In other words, the only way to get large subscribers to actually pay more for "premium" network service is to create an incentive to do so by ensuring that the non-premium service sucks. And as long as the higher tier exists, the lower tier will experience a perpetual shortage (because the large organizations don't stop measuring performance).
I absolutely guarantee you that the telcos long ago had accounting graphs drawn up that assign "costs" to various packet delivery performance metrics, and already know the exact level of bandwidth shortage required to get organizations to pay more. They will not exactly "create" this shortage. They will simply plow their dollars into new, faster network infrastructure, over which will exclusively be run the higher service tiers. The lower tiers will be left with the existing infrastructure, and the occasional hand-me-downs from upgrading the higher tiers.

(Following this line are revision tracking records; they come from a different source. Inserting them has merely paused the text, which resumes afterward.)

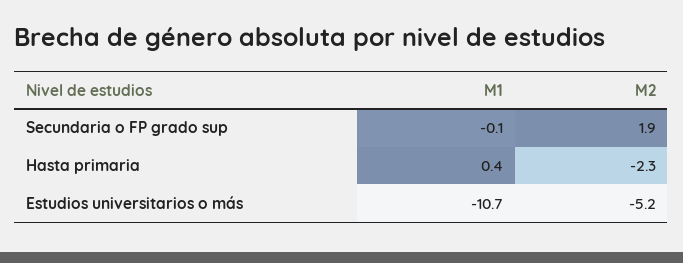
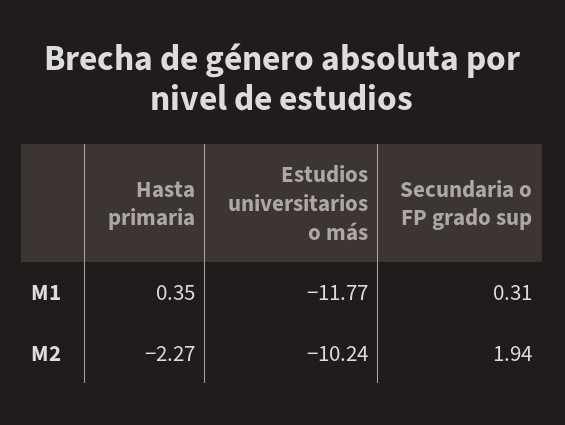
  {
    "M1": {
-     "Secundaria o FP grado sup": -0.1,
+     "Secundaria o FP grado sup": 0.31,
      "Hasta primaria": 0.35,
-     "Estudios universitarios o más": -10.7
+     "Estudios universitarios o más": -11.77
    },
    "M2": {
      "Secundaria o FP grado sup": 1.94,
      "Hasta primaria": -2.27,
-     "Estudios universitarios o más": -5.2
+     "Estudios universitarios o más": -10.24
    }
  }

Some people may observe that tiered service already exists. Well, yes, but not in the same way. Typically what you're buying is higher bandwidth. Once you get to a certain bandwidth level, quality-of-service guarantees are in place more or less by default (example: you can't really get a T3 link without a QoS guarantee). However, no matter what your endpoint capacity is, your packets are still pretty much running over the same routers as everyone else's, so everyone gets to share the pain of a choked router. However, with the tiered service model the telcos want, which router your packets go through will depend on what service plan you have. Which leads to artificial shortages.
In summary: The telcos are knowingly lying to your face. Tiered pricing will not reduce bandwidth shortages, but will instead establish the economic incentives to create them.
Schwab
Editor, A1-AAA AmeriCaptions
Right now, QoS (RSVP) isn't part of IPv4 and doesn't progress outside of a LAN... So if the possibility to enable QoS over the Internet makes some packets more valuable at a cost premium (to the sender or reciever? With snailmail it is the sender who pays for first-class rather than third-class) regarding traffic control, the results are the others will become less valuable.
Look at RFC 791 and the Type of Service field. QoS has been built into IP since the beginning, and its implementation just left up to individual networks. If people want QoS on the Internet, they should force their ISPs to form contracts with each other to respect the QoS bits that customers set, and adopt pricing schemes for everyone to pay for the QoS packets they send. There shouldn't need to be any distinction between what traffic is marked for QoS, so long as the ISP maintains enough reserved bandwidth to send all the QoS they sell to customers.